YOUR GOAL: Pick out and copy every line of the material below that contains the word "percentage", matching its case exactly.

(DATASET RECORDS)

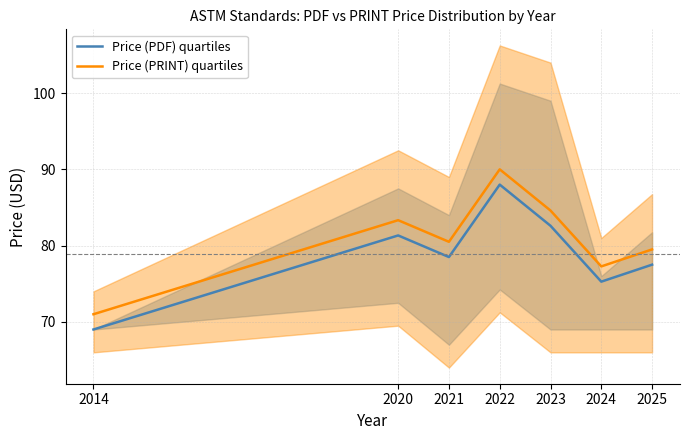

What is the approximate value of Price (PDF) quartiles at 2014?

69.0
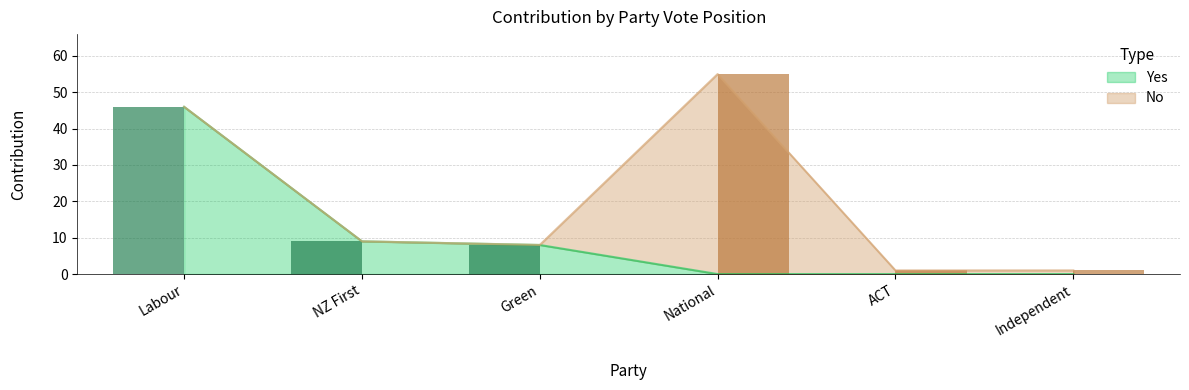

Reading left to right, what are all the values shown in this chart?

Yes: 46	9	8	0	0	0
No: 0	0	0	55	1	1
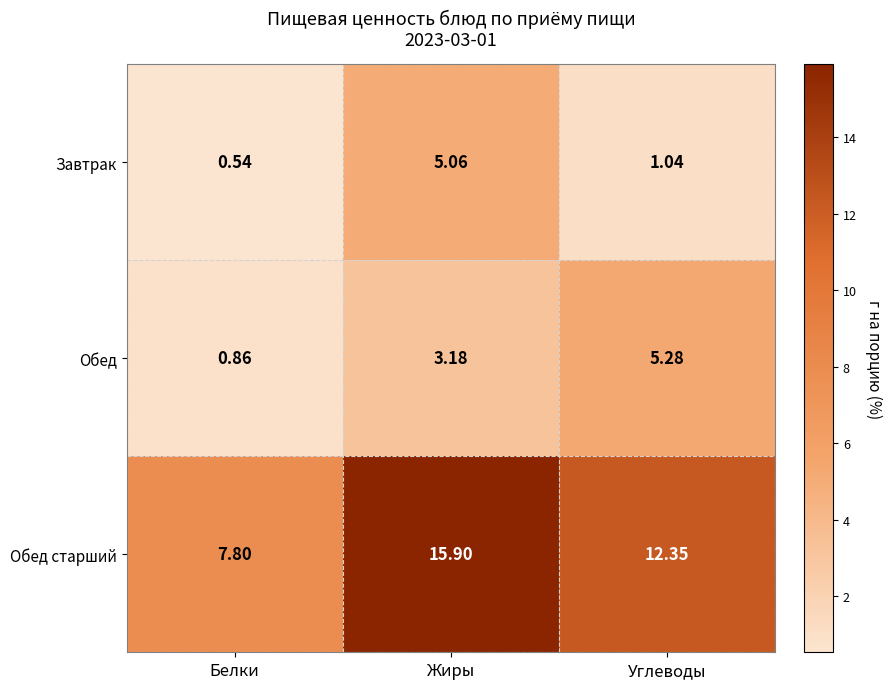

At which category does the chart reach its peak across all series?

Жиры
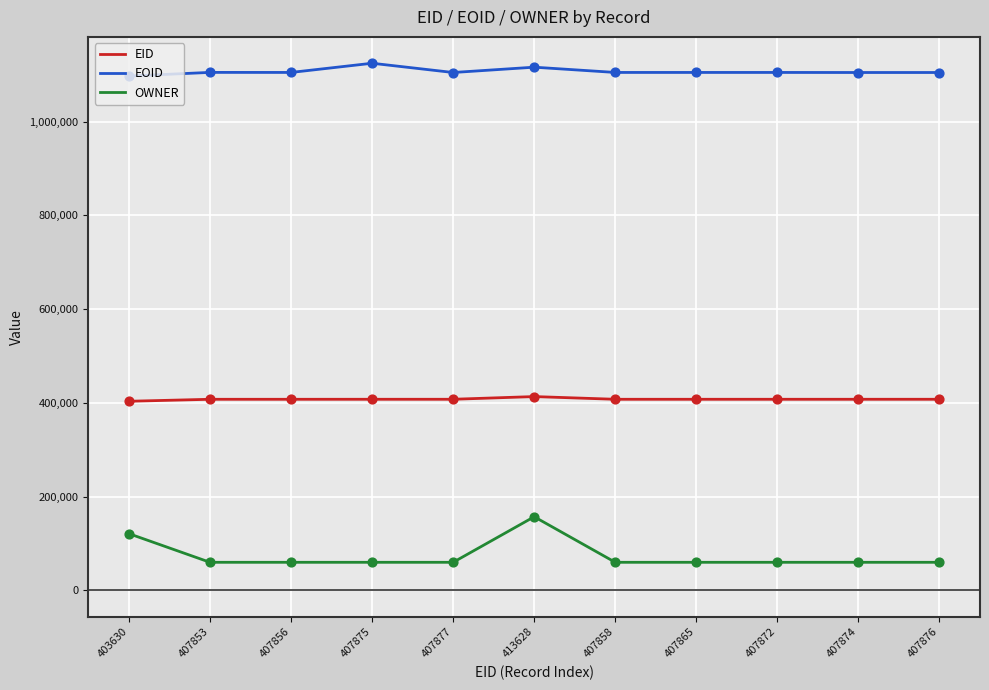

Which series has the largest total across all categories?

EOID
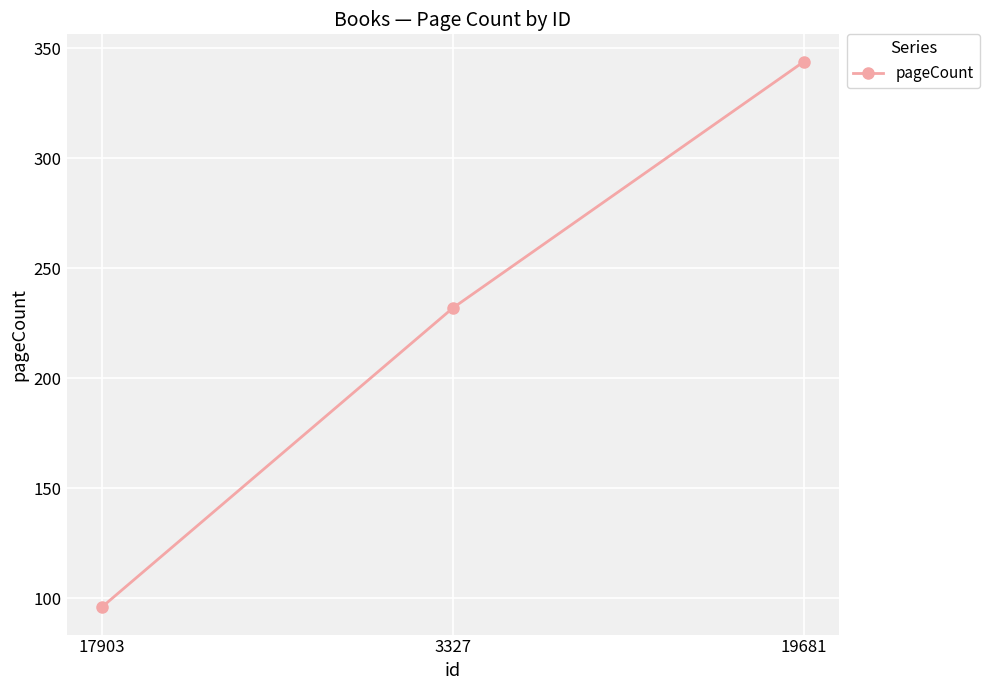

What is the sum of the values at 17903 and 19681?

440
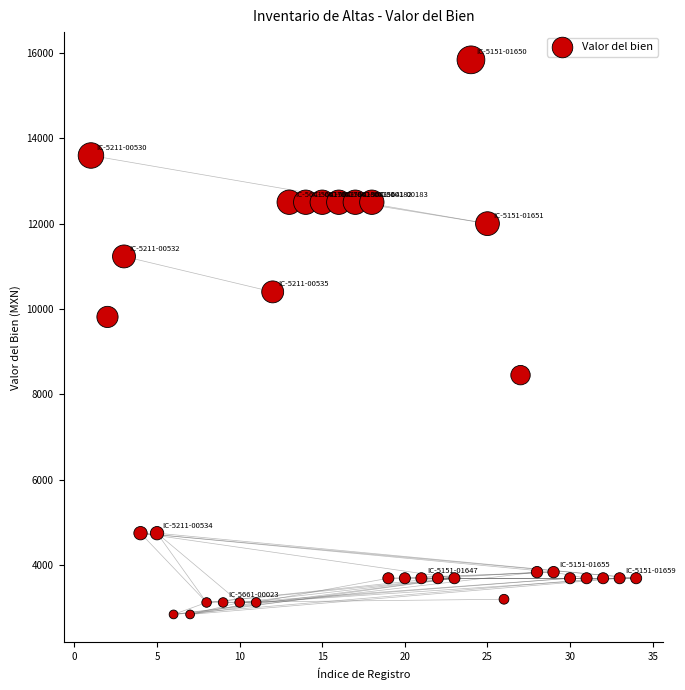

What is the range of Y values (max minus min)?

12990.2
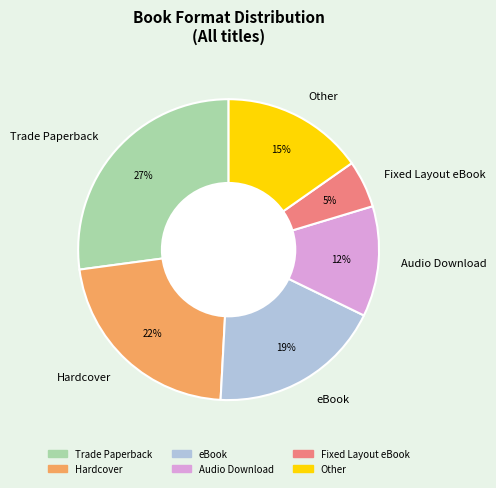

Between Audio Download and Fixed Layout eBook, which is larger?

Audio Download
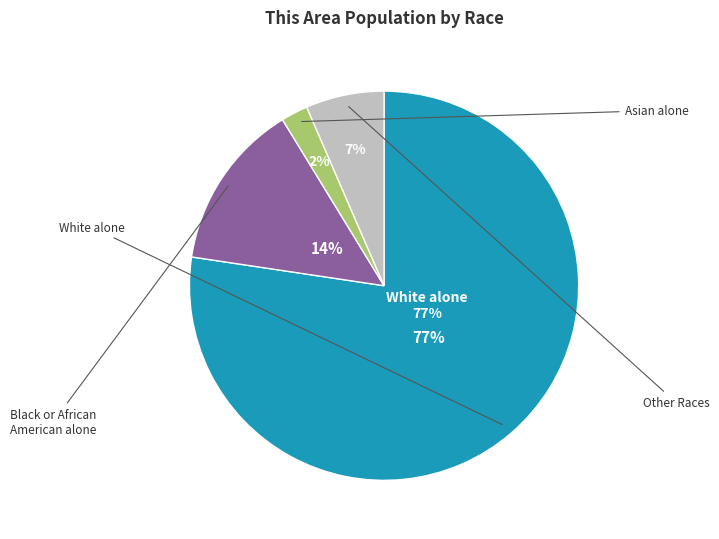

To the nearest percent, what is the combined percentage of Black or African American alone and White alone?

91%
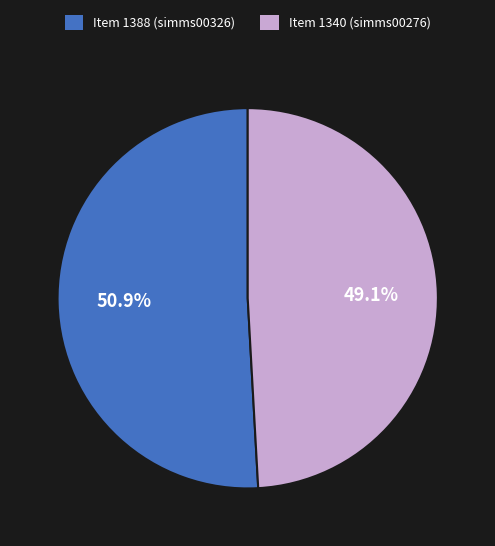

What portion of the pie excludes Item 1388 (simms00326)?

49.1%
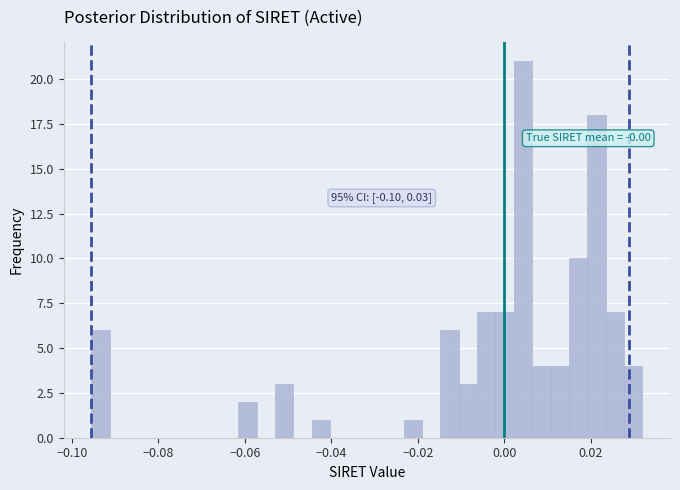

Read against the x-axis, roughly where is the centre of the tallest bar?

0.004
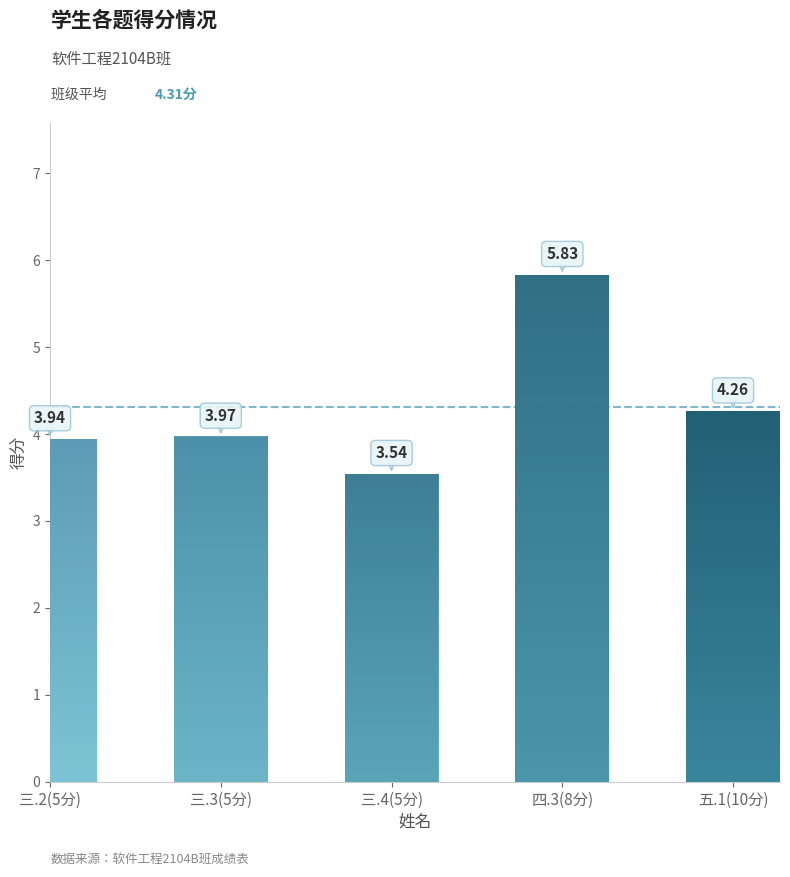

The 四.3(8分) series shows -3 at 王帅琼. True or false?

False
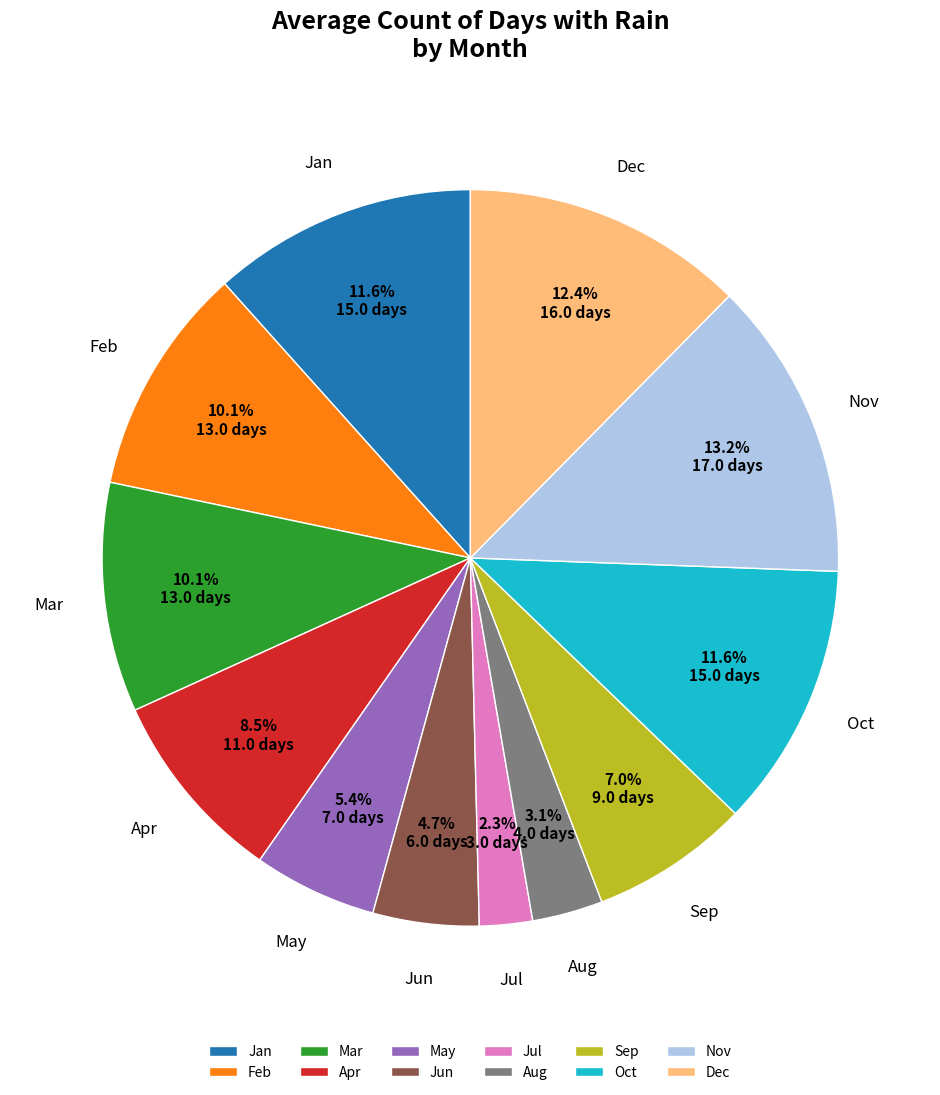

To the nearest percent, what is the combined percentage of Jul and Dec?

15%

(End DATASET RECORDS)

SOLUTION TO THIS PROBLEM:
To the nearest percent, what is the combined percentage of Black or African American alone and White alone?
To the nearest percent, what is the combined percentage of Jul and Dec?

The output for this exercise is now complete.